学習テキスト:
<<<<
高齢者の「老後破産」が増加しています。一人暮らしの高齢者が600万人と急増しており、そのほとんどが年金収入だけで暮らしています。その半分近くの一人暮らしの高齢者は年金収入が120万円未満。その内の約70万人は生活保護を受けています。残りの200万人は生活保護を受けていませんが、生活をしていくのに厳しい状況です。

特に、平成25年10月分からの特例水準の解消による年金の減額、消費税率の引き上げによる物価上昇、保険料の引き上げによる影響があります。

大企業に勤めて退職金を受け取って退職した人も例外ではない

この老後破産は、何も特別な人だけに起こることではありません。大企業に勤めて退職金を受け取って退職した会社員でも、老後破産に陥る例が多くあります。退職後も現役並みの所得が継続的にあれば、ゆとりのある生活を送れるかもしれませんが、現実はかなり厳しいでしょう。退職後も年金の所得に応じて各保険料、住民税、所得税がかかってきます。他に、自身や配偶者の病気にかかるリスクも大きくなります。また、老親がいれば介護費用の出費の可能性もあります。

これらの場合でも、かつては子どもがいれば頼ることができましたが、今はそういうわけにはいきません。子ども自身が終身雇用ではない非正規雇用であるなど、支えることができる状況でないことが多くなっています。

公的年金の上乗せとして民間の保険や個人年金の活用を

では、老後破産を防ぐには、どうしたら良いのでしょうか?日本では、平均寿命が男女ともに延びていることから65歳で退職しても後20年近くは生きることになります。この長生きのリスクに対しては、もしもの時のために民間の保険に入っておくことが重要です。特に、がんなどの重い病気にかかれば医療費が高額になり年金だけでは賄いきれません。そのための医療保険やがん保険、死亡に備えての終身保険、個人年金など、公的年金の上乗せになるものに加入しておくと老後の安心につながります。
>>>>
(ピクセル座標の一覧)
<<<<
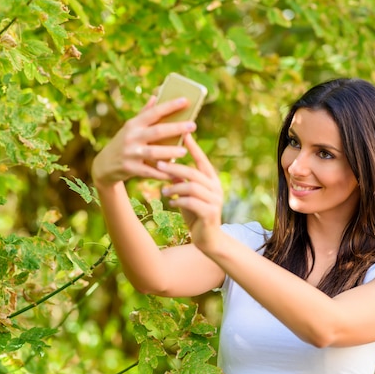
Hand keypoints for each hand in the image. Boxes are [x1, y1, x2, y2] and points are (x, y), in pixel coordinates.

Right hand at [91, 96, 196, 187]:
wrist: (104, 165)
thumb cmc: (123, 142)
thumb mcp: (130, 127)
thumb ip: (144, 113)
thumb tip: (155, 96)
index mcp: (134, 124)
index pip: (154, 112)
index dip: (170, 106)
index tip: (185, 100)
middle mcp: (132, 137)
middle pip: (157, 131)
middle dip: (176, 128)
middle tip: (193, 125)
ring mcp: (131, 153)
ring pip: (154, 153)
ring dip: (170, 152)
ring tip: (184, 151)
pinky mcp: (131, 169)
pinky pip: (151, 172)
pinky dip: (164, 174)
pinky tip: (176, 174)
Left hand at [157, 134, 223, 251]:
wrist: (209, 239)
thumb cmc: (196, 214)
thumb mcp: (187, 195)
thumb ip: (181, 182)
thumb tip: (166, 165)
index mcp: (212, 180)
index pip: (202, 160)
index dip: (193, 147)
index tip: (183, 134)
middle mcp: (216, 188)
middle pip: (194, 172)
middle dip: (175, 168)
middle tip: (159, 165)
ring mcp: (214, 200)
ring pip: (192, 187)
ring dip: (174, 187)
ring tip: (163, 191)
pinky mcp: (210, 213)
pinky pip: (192, 202)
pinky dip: (178, 201)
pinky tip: (170, 203)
>>>>
やってみよう:
上の学習テキストを読み、次の問いに答えなさい。
1. 一人暮らしの高齢者は何万人に急増しているか。
2. 年金の減額につながった特例水準の解消は、いつの分からか。
3. 65歳で退職した場合、その後およそ何年近く生きることになるか。

演習の結果:
1. 600万人
2. 平成25年10月分から
3. 20年近く